25.08.2008 | 16:05 Uhr |

Einer Studie von Devil Mountain Software zufolge, sehen Vista-Nutzer eher einen Anlass das SP1 für Vista zu installieren, während XP-Nutzer beim Service Pack 3 eher zurückhaltend sind.

Bis Ende Juli, so hat Devil Mountain Software ermittelt, wurde auf insgesamt 86 Prozent der erfassten Vista-Rechner, das Service Pack 1 installiert. Im Vergleich zu Ende April und damit 6 Wochen nach Erscheinen des SP1 für Windows Vista, stieg der Anteil der Vista-Rechner, auf denen das SP1 installiert wurde, um 17 Prozentpunkte.

Im gleichen Zeitraum hielten sich dagegen XP-Nutzer zurück, was die Installation des Service Pack 3 anging, das Anfang Mai erschien. Nur 47 Prozent der XP-Nutzer installierten bis Ende Juli das SP3.

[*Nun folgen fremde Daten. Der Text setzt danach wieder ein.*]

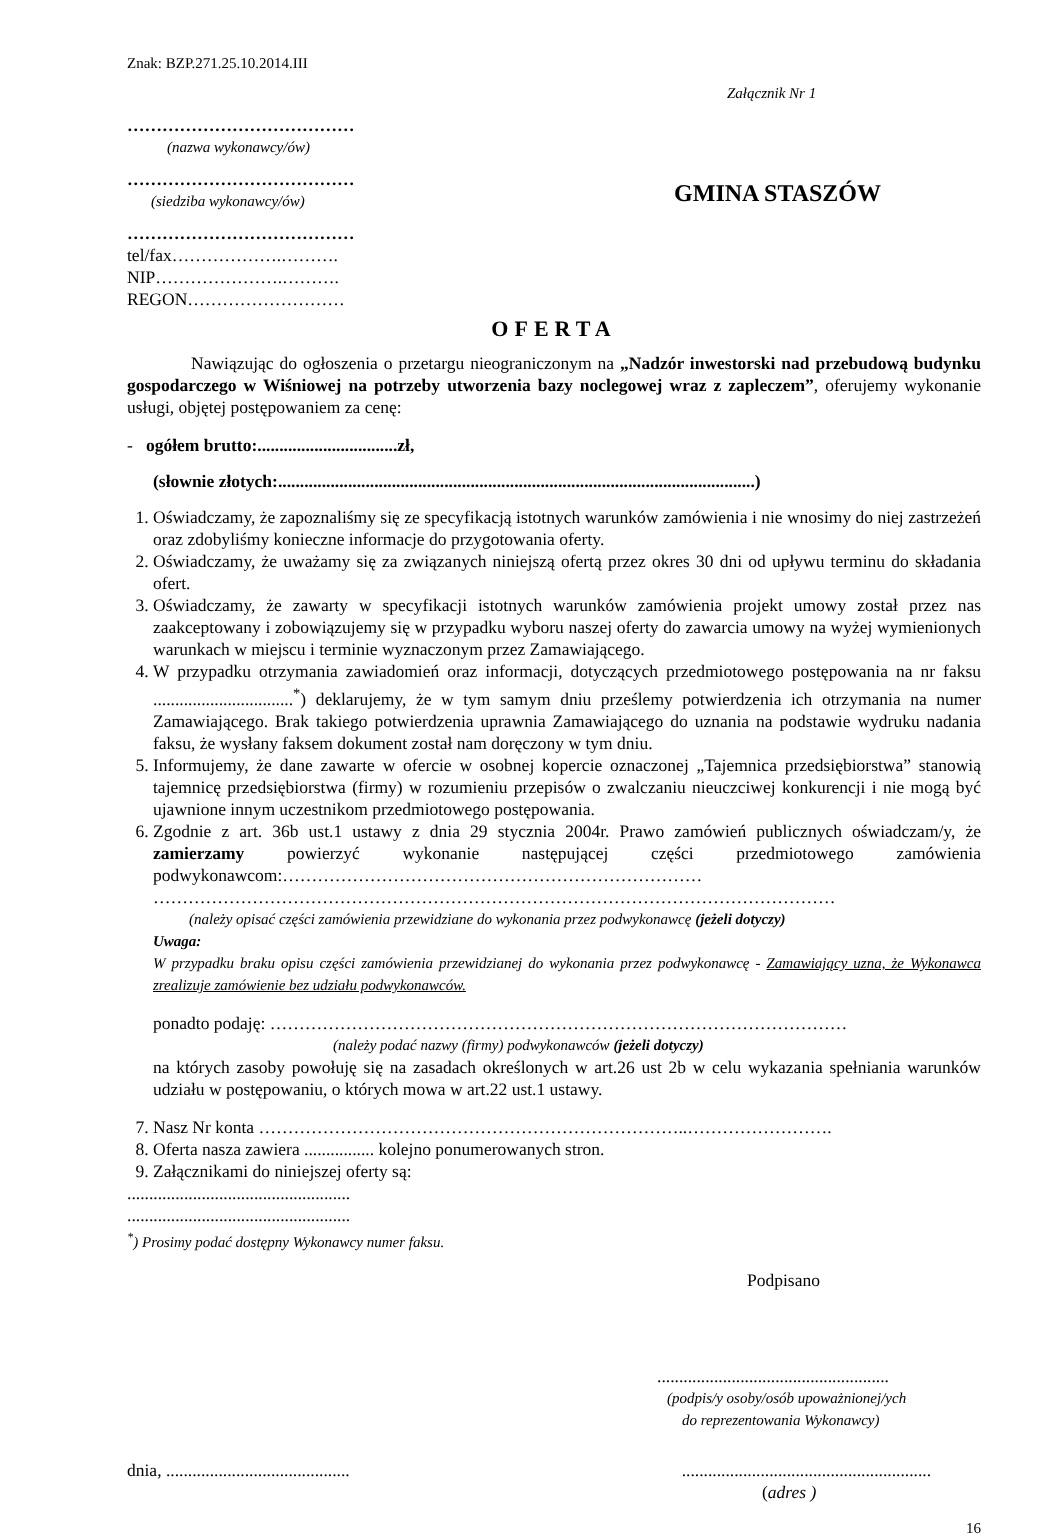Znak: BZP.271.25.10.2014.III
Załącznik Nr 1
…………………………………
(nazwa wykonawcy/ów)
…………………………………
(siedziba wykonawcy/ów)
…………………………………
tel/fax……………….……….
NIP………………….……….
REGON………………………
GMINA STASZÓW
OFERTA
Nawiązując do ogłoszenia o przetargu nieograniczonym na „Nadzór inwestorski nad przebudową budynku gospodarczego w Wiśniowej na potrzeby utworzenia bazy noclegowej wraz z zapleczem”, oferujemy wykonanie usługi, objętej postępowaniem za cenę:
- ogółem brutto:................................zł,
(słownie złotych:.............................................................................................................)
1. Oświadczamy, że zapoznaliśmy się ze specyfikacją istotnych warunków zamówienia i nie wnosimy do niej zastrzeżeń oraz zdobyliśmy konieczne informacje do przygotowania oferty.
2. Oświadczamy, że uważamy się za związanych niniejszą ofertą przez okres 30 dni od upływu terminu do składania ofert.
3. Oświadczamy, że zawarty w specyfikacji istotnych warunków zamówienia projekt umowy został przez nas zaakceptowany i zobowiązujemy się w przypadku wyboru naszej oferty do zawarcia umowy na wyżej wymienionych warunkach w miejscu i terminie wyznaczonym przez Zamawiającego.
4. W przypadku otrzymania zawiadomień oraz informacji, dotyczących przedmiotowego postępowania na nr faksu ................................<sup>*</sup>) deklarujemy, że w tym samym dniu prześlemy potwierdzenia ich otrzymania na numer Zamawiającego. Brak takiego potwierdzenia uprawnia Zamawiającego do uznania na podstawie wydruku nadania faksu, że wysłany faksem dokument został nam doręczony w tym dniu.
5. Informujemy, że dane zawarte w ofercie w osobnej kopercie oznaczonej „Tajemnica przedsiębiorstwa” stanowią tajemnicę przedsiębiorstwa (firmy) w rozumieniu przepisów o zwalczaniu nieuczciwej konkurencji i nie mogą być ujawnione innym uczestnikom przedmiotowego postępowania.
6. Zgodnie z art. 36b ust.1 ustawy z dnia 29 stycznia 2004r. Prawo zamówień publicznych oświadczam/y, że zamierzamy powierzyć wykonanie następującej części przedmiotowego zamówienia podwykonawcom:………………………………………………………………
………………………………………………………………………………………………………
(należy opisać części zamówienia przewidziane do wykonania przez podwykonawcę (jeżeli dotyczy)
Uwaga:
W przypadku braku opisu części zamówienia przewidzianej do wykonania przez podwykonawcę - Zamawiający uzna, że Wykonawca zrealizuje zamówienie bez udziału podwykonawców.
ponadto podaję: ………………………………………………………………………………………
(należy podać nazwy (firmy) podwykonawców (jeżeli dotyczy)
na których zasoby powołuję się na zasadach określonych w art.26 ust 2b w celu wykazania spełniania warunków udziału w postępowaniu, o których mowa w art.22 ust.1 ustawy.
7. Nasz Nr konta ………………………………………………………………..…………………….
8. Oferta nasza zawiera ................ kolejno ponumerowanych stron.
9. Załącznikami do niniejszej oferty są:
...................................................
...................................................
<sup>*</sup>) Prosimy podać dostępny Wykonawcy numer faksu.
Podpisano
.....................................................
(podpis/y osoby/osób upoważnionej/ych
do reprezentowania Wykonawcy)
dnia, ..........................................
.........................................................
(adres )
16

Die Zurückhaltung der XP-Nutzer wird damit begründet, dass diese eher zufrieden mit ihrem Betriebssystem inklusive SP2 sind, während Vista-Nutzer eher unzufrieden sind und daher mit dem SP1 die Hoffnung hegen, dass es Vista merklich verbessert. Auf der anderen Seite könnte es aber auch sein, dass die negativen Berichte rund um das SP3 für XP eher abschreckend wirkten. So tauchte mit dem SP3 das so genannte Reboot-Problem bei Rechnern mit AMD-CPUs auf. Die Probleme musste Microsoft erst durch Updates lösen. Zudem hat Microsoft enorm die Werbetrommel für das SP1 für Windows Vista gerührt, was beim SP3 für XP nicht geschah.

Erst kürzlich hatte Devil Mountain Software auch ermittelt, dass bei 35 Prozent der Rechner, die mit Windows Vista erworben werden, ein Downgrade auf Windows XP erfolgt .

Devil Mountain ermittelt seine Daten anhand der Software Xpnet , die derzeit auf etwas über 3000 Rechnern installiert ist. Anwender, die sich an dem Tracking beteiligen möchten, können die Software kostenlos herunterladen und installieren. Auf 70 Prozent aller Rechner, auf denen Xpnet installiert ist, läuft nach Angaben von Devil Mountain das Betriebssystem Windows XP.